Apple typically didn’t stand by stupid rejections. They made them, didn’t stand by them.


We shouldn't have to embarrass a company before we get access to a useful application.


We shouldn't have to have a degree in CS and our own testing platform just to see if an application is safe, relatively bug free and isn't going to jack all of our data.


Has any application ever "jacked" all of your data? Is the app store really going to debug apps for everyone?

How do over a billion PCs run Windows when there's no app store doing this for them??


(Not sure if this is a troll or not, but I'll bite)

"Is the app store really going to debug apps for everyone?"

No, but obvious problems will be detected, and sandboxing will significantly control the damage a poorly-debugged app can do.

"How do over a billion PCs run Windows when there's no app store doing this for them??"

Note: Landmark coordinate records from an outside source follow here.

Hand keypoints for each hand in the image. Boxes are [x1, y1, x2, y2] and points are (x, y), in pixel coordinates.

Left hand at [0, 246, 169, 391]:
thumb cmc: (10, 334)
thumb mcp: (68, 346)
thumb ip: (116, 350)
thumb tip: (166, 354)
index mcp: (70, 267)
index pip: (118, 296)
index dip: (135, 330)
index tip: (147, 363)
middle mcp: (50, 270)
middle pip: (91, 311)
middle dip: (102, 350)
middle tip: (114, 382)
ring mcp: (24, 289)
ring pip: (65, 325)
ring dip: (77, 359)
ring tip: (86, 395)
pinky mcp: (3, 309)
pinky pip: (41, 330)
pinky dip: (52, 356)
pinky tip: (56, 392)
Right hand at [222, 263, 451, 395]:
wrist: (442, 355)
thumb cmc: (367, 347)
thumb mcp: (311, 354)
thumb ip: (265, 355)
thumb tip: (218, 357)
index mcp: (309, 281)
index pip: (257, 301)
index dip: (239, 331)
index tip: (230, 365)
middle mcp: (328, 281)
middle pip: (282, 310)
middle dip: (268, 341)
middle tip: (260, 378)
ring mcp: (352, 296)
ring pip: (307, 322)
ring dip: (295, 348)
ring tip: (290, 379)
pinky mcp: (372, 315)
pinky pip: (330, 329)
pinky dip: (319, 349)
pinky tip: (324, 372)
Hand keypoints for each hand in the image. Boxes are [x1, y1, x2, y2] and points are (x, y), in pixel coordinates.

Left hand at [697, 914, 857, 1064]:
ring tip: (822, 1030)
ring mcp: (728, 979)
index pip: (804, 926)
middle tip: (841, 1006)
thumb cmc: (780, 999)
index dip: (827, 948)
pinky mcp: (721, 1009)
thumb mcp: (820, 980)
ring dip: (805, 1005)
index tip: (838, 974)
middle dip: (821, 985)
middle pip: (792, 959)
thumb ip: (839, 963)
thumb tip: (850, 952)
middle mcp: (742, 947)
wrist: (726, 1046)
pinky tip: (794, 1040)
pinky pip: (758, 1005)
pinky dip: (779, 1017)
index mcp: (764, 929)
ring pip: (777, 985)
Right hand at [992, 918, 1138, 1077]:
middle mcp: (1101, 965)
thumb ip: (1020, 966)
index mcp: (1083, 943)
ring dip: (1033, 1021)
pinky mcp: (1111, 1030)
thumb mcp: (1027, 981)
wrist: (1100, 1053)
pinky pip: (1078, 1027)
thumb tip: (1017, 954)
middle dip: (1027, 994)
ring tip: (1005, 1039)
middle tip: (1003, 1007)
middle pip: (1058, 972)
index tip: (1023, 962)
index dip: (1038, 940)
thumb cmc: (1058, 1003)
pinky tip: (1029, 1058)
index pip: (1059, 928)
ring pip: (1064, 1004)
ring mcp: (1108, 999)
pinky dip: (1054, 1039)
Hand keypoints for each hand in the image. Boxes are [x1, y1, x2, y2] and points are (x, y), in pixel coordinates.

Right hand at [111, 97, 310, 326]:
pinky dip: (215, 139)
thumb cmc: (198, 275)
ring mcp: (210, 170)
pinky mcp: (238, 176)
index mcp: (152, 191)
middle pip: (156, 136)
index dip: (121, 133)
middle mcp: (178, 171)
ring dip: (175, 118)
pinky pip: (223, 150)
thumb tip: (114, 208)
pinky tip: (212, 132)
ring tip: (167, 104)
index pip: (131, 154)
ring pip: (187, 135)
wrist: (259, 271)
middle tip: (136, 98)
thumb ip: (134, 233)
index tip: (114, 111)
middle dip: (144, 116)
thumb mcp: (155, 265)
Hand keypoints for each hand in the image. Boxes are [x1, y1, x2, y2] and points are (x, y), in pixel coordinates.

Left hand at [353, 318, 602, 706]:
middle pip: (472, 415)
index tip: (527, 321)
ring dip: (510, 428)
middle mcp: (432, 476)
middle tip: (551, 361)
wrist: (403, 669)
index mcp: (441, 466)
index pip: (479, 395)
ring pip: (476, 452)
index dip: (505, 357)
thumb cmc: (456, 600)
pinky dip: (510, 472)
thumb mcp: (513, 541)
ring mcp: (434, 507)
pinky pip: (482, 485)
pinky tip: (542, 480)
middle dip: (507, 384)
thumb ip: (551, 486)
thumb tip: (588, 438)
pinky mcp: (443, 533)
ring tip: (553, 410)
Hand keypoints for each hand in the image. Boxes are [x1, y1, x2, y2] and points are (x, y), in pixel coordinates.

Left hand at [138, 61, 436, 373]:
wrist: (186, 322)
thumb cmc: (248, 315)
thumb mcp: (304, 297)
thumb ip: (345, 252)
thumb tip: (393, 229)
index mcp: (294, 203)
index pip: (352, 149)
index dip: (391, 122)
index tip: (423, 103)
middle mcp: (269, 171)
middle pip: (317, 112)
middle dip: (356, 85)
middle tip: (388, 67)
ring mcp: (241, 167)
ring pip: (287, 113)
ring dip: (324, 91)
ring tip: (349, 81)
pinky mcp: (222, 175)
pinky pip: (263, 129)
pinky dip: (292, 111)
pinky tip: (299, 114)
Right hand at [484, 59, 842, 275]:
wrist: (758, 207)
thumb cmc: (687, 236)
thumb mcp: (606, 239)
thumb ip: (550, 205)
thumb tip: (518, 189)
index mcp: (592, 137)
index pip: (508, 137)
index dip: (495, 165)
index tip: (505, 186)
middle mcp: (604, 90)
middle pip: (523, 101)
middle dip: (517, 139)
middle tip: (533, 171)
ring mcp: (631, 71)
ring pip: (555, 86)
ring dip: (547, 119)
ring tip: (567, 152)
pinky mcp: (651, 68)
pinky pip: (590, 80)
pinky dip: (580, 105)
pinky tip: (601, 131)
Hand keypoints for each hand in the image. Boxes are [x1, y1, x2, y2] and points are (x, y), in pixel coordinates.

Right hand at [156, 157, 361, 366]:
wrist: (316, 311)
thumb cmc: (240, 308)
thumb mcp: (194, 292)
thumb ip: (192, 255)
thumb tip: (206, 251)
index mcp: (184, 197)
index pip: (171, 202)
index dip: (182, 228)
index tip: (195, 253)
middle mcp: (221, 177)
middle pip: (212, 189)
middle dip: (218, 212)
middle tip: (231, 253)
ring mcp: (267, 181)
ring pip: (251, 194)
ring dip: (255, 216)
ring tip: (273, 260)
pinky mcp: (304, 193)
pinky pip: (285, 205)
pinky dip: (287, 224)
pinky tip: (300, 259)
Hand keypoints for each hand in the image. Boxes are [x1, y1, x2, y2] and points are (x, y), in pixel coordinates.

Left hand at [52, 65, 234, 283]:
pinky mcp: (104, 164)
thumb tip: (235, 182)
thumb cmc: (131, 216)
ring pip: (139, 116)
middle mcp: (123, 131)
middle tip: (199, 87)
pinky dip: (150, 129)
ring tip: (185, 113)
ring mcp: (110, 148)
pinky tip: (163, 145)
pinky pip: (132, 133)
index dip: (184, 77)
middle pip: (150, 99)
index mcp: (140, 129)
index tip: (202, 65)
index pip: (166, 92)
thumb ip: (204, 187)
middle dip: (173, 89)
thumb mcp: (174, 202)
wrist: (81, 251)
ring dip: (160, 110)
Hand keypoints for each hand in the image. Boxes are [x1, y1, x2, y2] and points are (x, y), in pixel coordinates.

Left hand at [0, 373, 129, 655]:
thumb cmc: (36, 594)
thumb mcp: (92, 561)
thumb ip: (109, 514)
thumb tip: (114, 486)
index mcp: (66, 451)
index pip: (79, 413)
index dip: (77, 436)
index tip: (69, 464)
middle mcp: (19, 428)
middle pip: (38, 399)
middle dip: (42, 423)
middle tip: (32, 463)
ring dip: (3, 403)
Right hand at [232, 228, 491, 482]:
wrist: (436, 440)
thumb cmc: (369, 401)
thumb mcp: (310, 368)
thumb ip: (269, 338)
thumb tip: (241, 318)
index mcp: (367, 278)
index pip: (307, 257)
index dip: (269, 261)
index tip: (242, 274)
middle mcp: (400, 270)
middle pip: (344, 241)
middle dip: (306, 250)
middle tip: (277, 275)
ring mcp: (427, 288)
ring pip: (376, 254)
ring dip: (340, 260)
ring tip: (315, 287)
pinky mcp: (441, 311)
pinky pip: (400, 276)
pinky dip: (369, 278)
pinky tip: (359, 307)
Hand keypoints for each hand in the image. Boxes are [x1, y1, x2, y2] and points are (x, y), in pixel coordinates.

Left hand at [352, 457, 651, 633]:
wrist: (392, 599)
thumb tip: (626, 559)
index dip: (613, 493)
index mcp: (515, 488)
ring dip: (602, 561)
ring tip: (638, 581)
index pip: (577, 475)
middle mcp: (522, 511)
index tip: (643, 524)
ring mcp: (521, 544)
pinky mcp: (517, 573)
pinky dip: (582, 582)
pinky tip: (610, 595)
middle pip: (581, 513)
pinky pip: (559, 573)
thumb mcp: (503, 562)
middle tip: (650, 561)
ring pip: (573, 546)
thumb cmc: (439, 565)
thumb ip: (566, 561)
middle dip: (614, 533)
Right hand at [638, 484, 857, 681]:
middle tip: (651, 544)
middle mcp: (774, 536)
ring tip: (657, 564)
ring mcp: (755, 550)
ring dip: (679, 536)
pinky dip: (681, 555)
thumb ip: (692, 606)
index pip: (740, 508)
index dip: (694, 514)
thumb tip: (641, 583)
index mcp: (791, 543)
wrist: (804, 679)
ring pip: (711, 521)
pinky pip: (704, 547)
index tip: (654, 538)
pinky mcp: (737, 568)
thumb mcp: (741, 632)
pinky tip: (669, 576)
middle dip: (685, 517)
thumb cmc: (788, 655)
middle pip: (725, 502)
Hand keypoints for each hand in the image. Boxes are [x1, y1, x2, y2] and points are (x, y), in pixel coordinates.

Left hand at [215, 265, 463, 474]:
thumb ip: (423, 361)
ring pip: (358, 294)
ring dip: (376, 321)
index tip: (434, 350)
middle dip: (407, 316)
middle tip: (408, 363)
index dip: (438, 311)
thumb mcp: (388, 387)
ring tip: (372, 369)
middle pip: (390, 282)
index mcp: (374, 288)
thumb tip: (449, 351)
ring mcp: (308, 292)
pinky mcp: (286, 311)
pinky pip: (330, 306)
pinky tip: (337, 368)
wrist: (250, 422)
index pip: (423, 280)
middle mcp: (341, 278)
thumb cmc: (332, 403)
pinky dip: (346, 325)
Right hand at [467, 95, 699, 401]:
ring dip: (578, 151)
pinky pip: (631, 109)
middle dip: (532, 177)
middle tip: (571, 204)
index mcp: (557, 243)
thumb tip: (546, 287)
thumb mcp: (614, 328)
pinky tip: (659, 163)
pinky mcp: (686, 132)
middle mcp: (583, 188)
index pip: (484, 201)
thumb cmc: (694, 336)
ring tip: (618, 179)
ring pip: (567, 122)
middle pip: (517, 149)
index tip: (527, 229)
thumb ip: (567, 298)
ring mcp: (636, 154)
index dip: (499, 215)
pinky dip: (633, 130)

The perception (and in the pre-Vista era, the reality) of running Windows is that you need to be extremely careful about what you download (or even which websites you visit) or you risk data loss, your system becoming unstable, or involuntarily joining a someone's distributed computing experiment.

What Apple was trying to achieve with their app stores (and to a very large degree has achieved) is to allow unsophisticated users to fearlessly experiment with third-party software.


That’s one valid way of seeing it. I don’t share it. But a nice derail you did there.